The Pleasanton Public Library serves the city of Pleasanton in Alameda County, California. The library is located near downtown Pleasanton at 400 Old Bernal Avenue.

The Pleasanton Women's Improvement Club was formed in 1908 to improve the community of Pleasanton, an agricultural town located in the "Tri-Valley" area east of San Francisco. Their first project was to establish a reading room. With $1,100 they raised at an "Old Maid's Convention" and other fundraisers, they purchased a site to house the Reading Room. In 1909, it was opened to the public. Books were donated and a librarian was hired for $10 per month. Honored guests for the formal opening were Mrs. Phoebe Apperson Hearst and her guest, the Consul of Persia. After Pleasanton's first city hall (now the Museum on Main Street) was built in 1915, the city leased a portion of it to the club for $1 per year to house the library and reading room.

The library has grown to keep pace with Pleasanton as it changed from an agricultural town to a suburban residential community and one of the modern business centers of the East Bay area. In 1964, the library became a full member of the Alameda County Library system. In 1973, the need for growth led the library to a new 6900 sqft facility on Black Avenue, with approximately 35,000 books. In 1987, the city recognized the need for an even larger library and began construction on the current 30000 sqft facility, which opened in 1988.

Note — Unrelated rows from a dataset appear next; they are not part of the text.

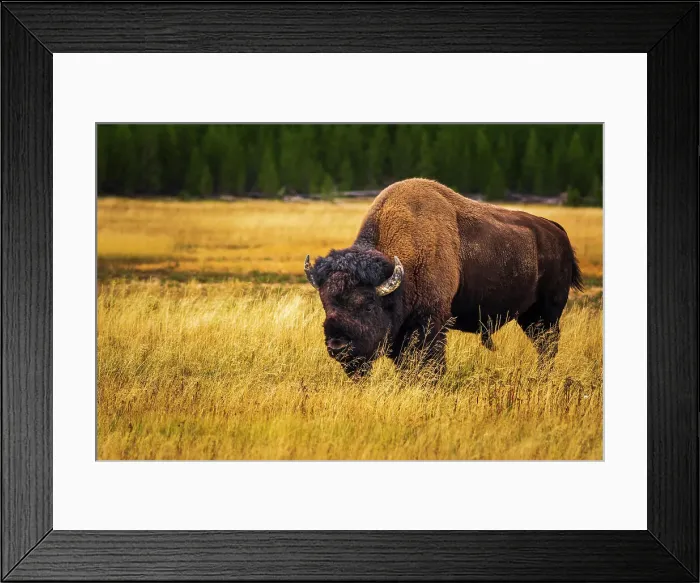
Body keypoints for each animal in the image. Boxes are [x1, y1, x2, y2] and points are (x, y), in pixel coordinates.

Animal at [305, 178, 583, 378]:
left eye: (368, 305)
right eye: (326, 305)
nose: (338, 346)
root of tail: (557, 231)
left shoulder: (431, 323)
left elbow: (429, 362)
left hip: (546, 313)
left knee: (548, 345)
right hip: (529, 316)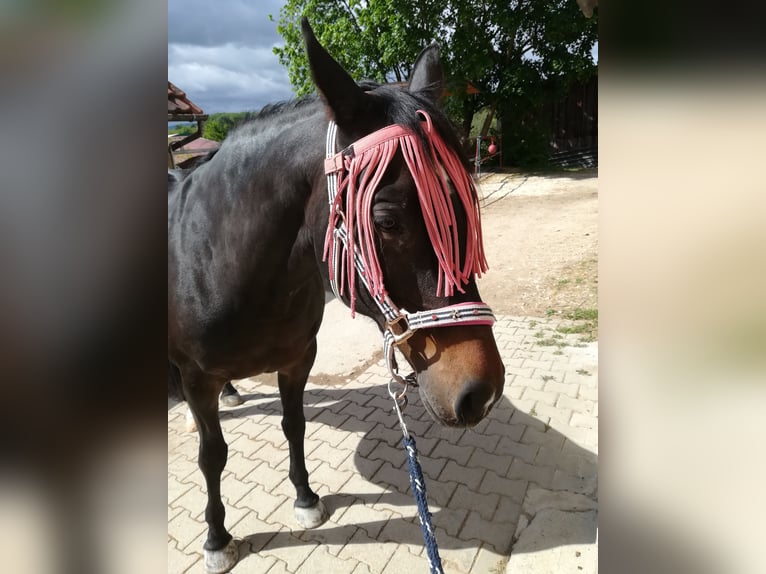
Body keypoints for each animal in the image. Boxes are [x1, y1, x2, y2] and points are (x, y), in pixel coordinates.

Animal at [169, 19, 508, 574]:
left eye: (465, 204)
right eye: (386, 221)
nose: (482, 391)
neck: (226, 262)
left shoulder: (297, 360)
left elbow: (294, 425)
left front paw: (305, 498)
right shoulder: (198, 379)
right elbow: (211, 455)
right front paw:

In 1999, in response to significant funding losses to the Alameda County Library system generated by California's "Educational Revenue Augmentation Fund", the City of Pleasanton withdrew from the system to become a municipal library. Since that time, use of the library has more than doubled, with more than 1.1 million items checked out in calendar year 2005.

== Management ==
The Pleasanton Library Commission gather every first Thursday of the month at 7:00pm and advises the Pleasanton City Council and the Pleasanton City Manager by reviewing and providing input on policies related to library services. The director of the City of Pleasanton Library and Recreation Department is Heidi Murphy.